Document images with source code:
--

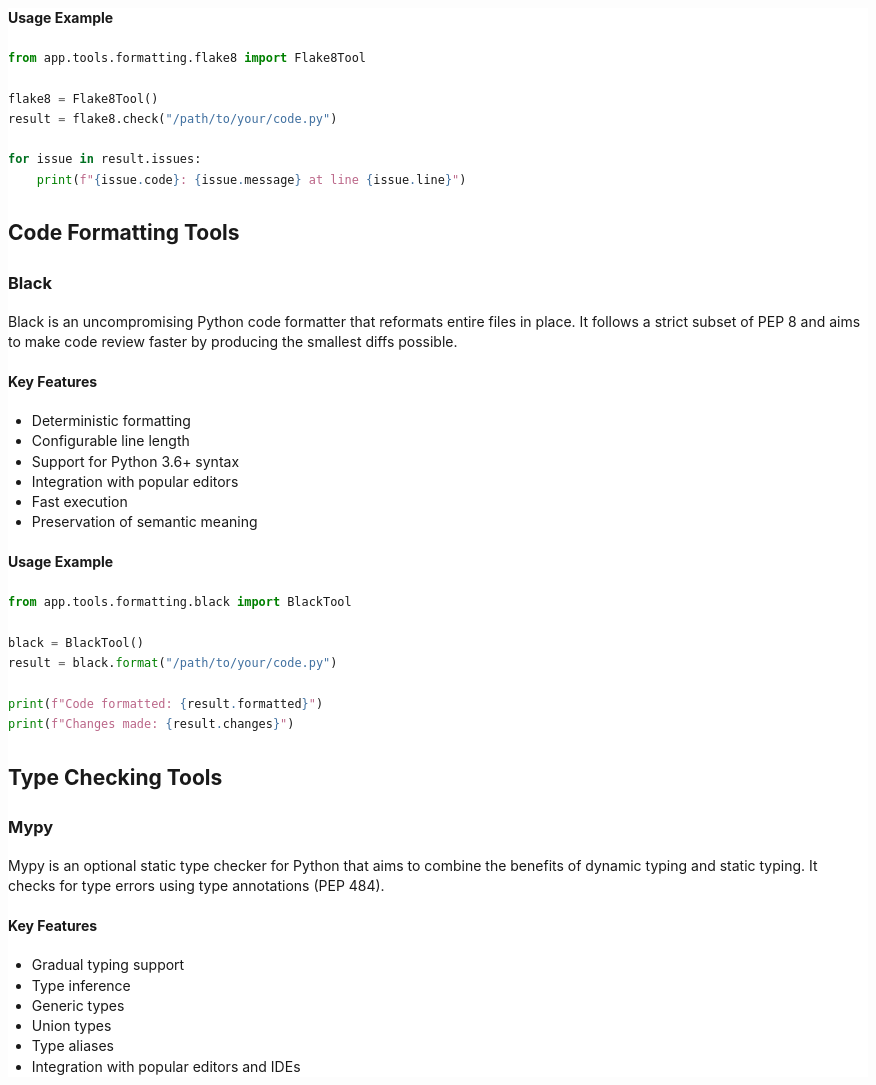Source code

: #### Usage Example
```python
from app.tools.formatting.flake8 import Flake8Tool

flake8 = Flake8Tool()
result = flake8.check("/path/to/your/code.py")

for issue in result.issues:
    print(f"{issue.code}: {issue.message} at line {issue.line}")
```

## Code Formatting Tools

### Black

Black is an uncompromising Python code formatter that reformats entire files in place.
It follows a strict subset of PEP 8 and aims to make code review faster by producing
the smallest diffs possible.

#### Key Features
- Deterministic formatting
- Configurable line length
- Support for Python 3.6+ syntax
- Integration with popular editors
- Fast execution
- Preservation of semantic meaning

#### Usage Example
```python
from app.tools.formatting.black import BlackTool

black = BlackTool()
result = black.format("/path/to/your/code.py")

print(f"Code formatted: {result.formatted}")
print(f"Changes made: {result.changes}")
```

## Type Checking Tools

### Mypy

Mypy is an optional static type checker for Python that aims to combine the benefits of dynamic typing
and static typing. It checks for type errors using type annotations (PEP 484).

#### Key Features
- Gradual typing support
- Type inference
- Generic types
- Union types
- Type aliases
- Integration with popular editors and IDEs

--

DIRECTIONS: Write the records out exactly, dropping every image.

ANSWER TO THIS PROBLEM:
Source code

: #### Usage Example
```python
from app.tools.formatting.flake8 import Flake8Tool

flake8 = Flake8Tool()
result = flake8.check("/path/to/your/code.py")

for issue in result.issues:
    print(f"{issue.code}: {issue.message} at line {issue.line}")
```

## Code Formatting Tools

### Black

Black is an uncompromising Python code formatter that reformats entire files in place.
It follows a strict subset of PEP 8 and aims to make code review faster by producing
the smallest diffs possible.

#### Key Features
- Deterministic formatting
- Configurable line length
- Support for Python 3.6+ syntax
- Integration with popular editors
- Fast execution
- Preservation of semantic meaning

#### Usage Example
```python
from app.tools.formatting.black import BlackTool

black = BlackTool()
result = black.format("/path/to/your/code.py")

print(f"Code formatted: {result.formatted}")
print(f"Changes made: {result.changes}")
```

## Type Checking Tools

### Mypy

Mypy is an optional static type checker for Python that aims to combine the benefits of dynamic typing
and static typing. It checks for type errors using type annotations (PEP 484).

#### Key Features
- Gradual typing support
- Type inference
- Generic types
- Union types
- Type aliases
- Integration with popular editors and IDEs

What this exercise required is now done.